Alison dejó el puntero y se volvió para mirarlo a la cara. Años atrás, Justin había cometido la temeridad de quejarse en una distinguida tienda de Piccadilly y el gerente lo recibió con esa misma fría mirada.

—Todavía no. Que sepamos, no. Estamos sobre ascuas. Bluhm continúa en paradero desconocido, y los truculentos artículos de la prensa no acabarán hasta que el caso se aclare de una manera u otra. Y tú vas a comer con Pellegrin.

—Sí.

—Todo un detalle de su parte. Has conservado la entereza, Justin; has resistido las presiones con dignidad, y hemos tomado nota de ello. Has estado sometido a una tensión espantosa, no me cabe duda. No sólo después de la muerte de Tessa, sino también antes. Deberíamos haber actuado con mayor firmeza y haberos obligado a volver aquí antes de que fuera demasiado tarde. Mirando hacia atrás, resulta obvio, me temo, que pecar por exceso de tolerancia fue la salida más fácil. —Pulsó y escrutó la pantalla con creciente desaprobación—. Y no has ofrecido ninguna entrevista a la prensa, ¿verdad? ¿No has hablado con
nadie
, ni oficial ni extraoficialmente?

—Sólo con la policía.

Pasó por alto esa cuestión.

—Ni debes hablar. Como es evidente. Ni siquiera para decir «sin comentarios». En tus circunstancias, tienes todo el derecho del mundo a colgarles el teléfono.

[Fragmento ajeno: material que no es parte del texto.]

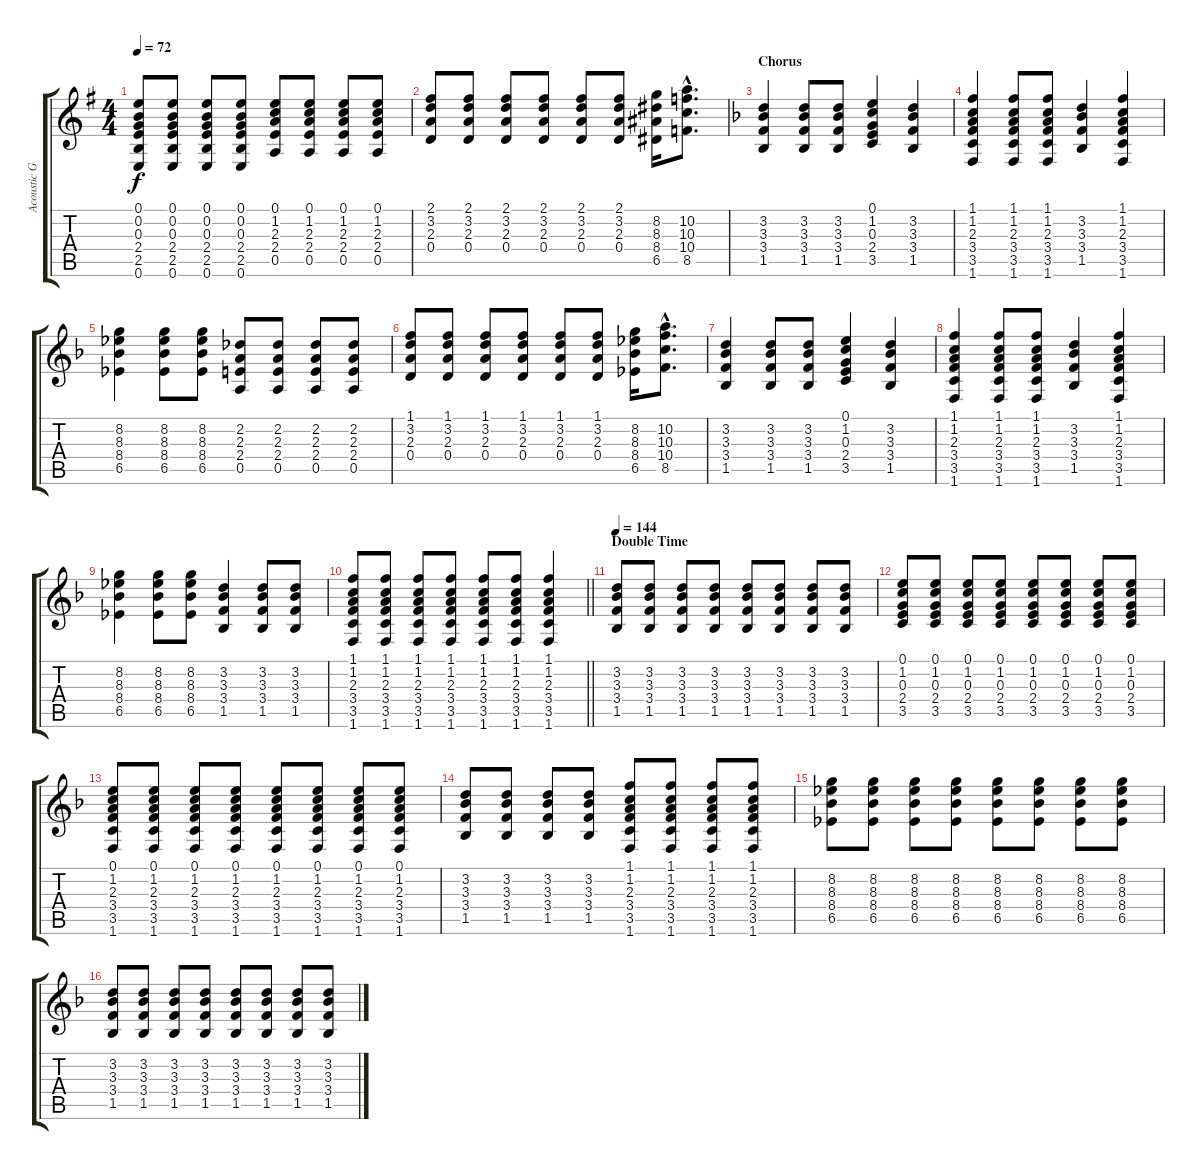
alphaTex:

\track ("Acoustic Guitar" "Acoustic G") {instrument acousticguitarnylon}
\staff {score tabs}
\tuning (E4 B3 G3 D3 A2 E2) {hide}
\ts (4 4)
\tempo 72
\clef g2
\ks g
(0.1 0.2 0.3 2.4 2.5 0.6).8{dy f} (0.1 0.2 0.3 2.4 2.5 0.6).8 (0.1 0.2 0.3 2.4 2.5 0.6).8 (0.1 0.2 0.3 2.4 2.5 0.6).8 (0.1 1.2 2.3 2.4 0.5).8 (0.1 1.2 2.3 2.4 0.5).8 (0.1 1.2 2.3 2.4 0.5).8 (0.1 1.2 2.3 2.4 0.5).8 |
(2.1 3.2 2.3 0.4).8 (2.1 3.2 2.3 0.4).8 (2.1 3.2 2.3 0.4).8 (2.1 3.2 2.3 0.4).8 (2.1 3.2 2.3 0.4).8 (2.1 3.2 2.3 0.4).8 (8.2 8.3 8.4 6.5).16 (10.2{hac} 10.3{hac} 10.4{hac} 8.5{hac}).8{d} |
\section ("" "Chorus")
\ks f
(3.2 3.3 3.4 1.5).4 (3.2 3.3 3.4 1.5).8 (3.2 3.3 3.4 1.5).8 (0.1 1.2 0.3 2.4 3.5).4 (3.2 3.3 3.4 1.5).4 |
(1.1 1.2 2.3 3.4 3.5 1.6).4 (1.1 1.2 2.3 3.4 3.5 1.6).8 (1.1 1.2 2.3 3.4 3.5 1.6).8 (3.2 3.3 3.4 1.5).4 (1.1 1.2 2.3 3.4 3.5 1.6).4 |
(8.2 8.3 8.4 6.5).4 (8.2 8.3 8.4 6.5).8 (8.2 8.3 8.4 6.5).8 (2.2 2.3 2.4 0.5).8 (2.2 2.3 2.4 0.5).8 (2.2 2.3 2.4 0.5).8 (2.2 2.3 2.4 0.5).8 |
(1.1 3.2 2.3 0.4).8 (1.1 3.2 2.3 0.4).8 (1.1 3.2 2.3 0.4).8 (1.1 3.2 2.3 0.4).8 (1.1 3.2 2.3 0.4).8 (1.1 3.2 2.3 0.4).8 (8.2 8.3 8.4 6.5).16 (10.2{hac} 10.3{hac} 10.4{hac} 8.5{hac}).8{d} |
(3.2 3.3 3.4 1.5).4 (3.2 3.3 3.4 1.5).8 (3.2 3.3 3.4 1.5).8 (0.1 1.2 0.3 2.4 3.5).4 (3.2 3.3 3.4 1.5).4 |
(1.1 1.2 2.3 3.4 3.5 1.6).4 (1.1 1.2 2.3 3.4 3.5 1.6).8 (1.1 1.2 2.3 3.4 3.5 1.6).8 (3.2 3.3 3.4 1.5).4 (1.1 1.2 2.3 3.4 3.5 1.6).4 |
(8.2 8.3 8.4 6.5).4 (8.2 8.3 8.4 6.5).8 (8.2 8.3 8.4 6.5).8 (3.2 3.3 3.4 1.5).4 (3.2 3.3 3.4 1.5).8 (3.2 3.3 3.4 1.5).8 |
\barLineRight lightlight
(1.1 1.2 2.3 3.4 3.5 1.6).8 (1.1 1.2 2.3 3.4 3.5 1.6).8 (1.1 1.2 2.3 3.4 3.5 1.6).8 (1.1 1.2 2.3 3.4 3.5 1.6).8 (1.1 1.2 2.3 3.4 3.5 1.6).8 (1.1 1.2 2.3 3.4 3.5 1.6).8 (1.1 1.2 2.3 3.4 3.5 1.6).4 |
\section ("" "Double Time")
\tempo 144
(3.2 3.3 3.4 1.5).8 (3.2 3.3 3.4 1.5).8 (3.2 3.3 3.4 1.5).8 (3.2 3.3 3.4 1.5).8 (3.2 3.3 3.4 1.5).8 (3.2 3.3 3.4 1.5).8 (3.2 3.3 3.4 1.5).8 (3.2 3.3 3.4 1.5).8 |
(0.1 1.2 0.3 2.4 3.5).8 (0.1 1.2 0.3 2.4 3.5).8 (0.1 1.2 0.3 2.4 3.5).8 (0.1 1.2 0.3 2.4 3.5).8 (0.1 1.2 0.3 2.4 3.5).8 (0.1 1.2 0.3 2.4 3.5).8 (0.1 1.2 0.3 2.4 3.5).8 (0.1 1.2 0.3 2.4 3.5).8 |
(0.1 1.2 2.3 3.4 3.5 1.6).8 (0.1 1.2 2.3 3.4 3.5 1.6).8 (0.1 1.2 2.3 3.4 3.5 1.6).8 (0.1 1.2 2.3 3.4 3.5 1.6).8 (0.1 1.2 2.3 3.4 3.5 1.6).8 (0.1 1.2 2.3 3.4 3.5 1.6).8 (0.1 1.2 2.3 3.4 3.5 1.6).8 (0.1 1.2 2.3 3.4 3.5 1.6).8 |
(3.2 3.3 3.4 1.5).8 (3.2 3.3 3.4 1.5).8 (3.2 3.3 3.4 1.5).8 (3.2 3.3 3.4 1.5).8 (1.1 1.2 2.3 3.4 3.5 1.6).8 (1.1 1.2 2.3 3.4 3.5 1.6).8 (1.1 1.2 2.3 3.4 3.5 1.6).8 (1.1 1.2 2.3 3.4 3.5 1.6).8 |
(8.2 8.3 8.4 6.5).8 (8.2 8.3 8.4 6.5).8 (8.2 8.3 8.4 6.5).8 (8.2 8.3 8.4 6.5).8 (8.2 8.3 8.4 6.5).8 (8.2 8.3 8.4 6.5).8 (8.2 8.3 8.4 6.5).8 (8.2 8.3 8.4 6.5).8 |
(3.2 3.3 3.4 1.5).8 (3.2 3.3 3.4 1.5).8 (3.2 3.3 3.4 1.5).8 (3.2 3.3 3.4 1.5).8 (3.2 3.3 3.4 1.5).8 (3.2 3.3 3.4 1.5).8 (3.2 3.3 3.4 1.5).8 (3.2 3.3 3.4 1.5).8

—Eso no me será muy difícil.

Pulsó. Guardó silencio por un instante. Volvió a observar la pantalla. Observó a Justin. Dirigió de nuevo la mirada a la pantalla.

—¿Y no te has quedado documentos o material de cualquier clase que nos pertenezca? ¿Que sea… cómo te diría… propiedad intelectual nuestra? Ya te lo han preguntado, pero he de insistir por si ha aparecido algo posteriormente, o aparece en el futuro. ¿Ha aparecido algo?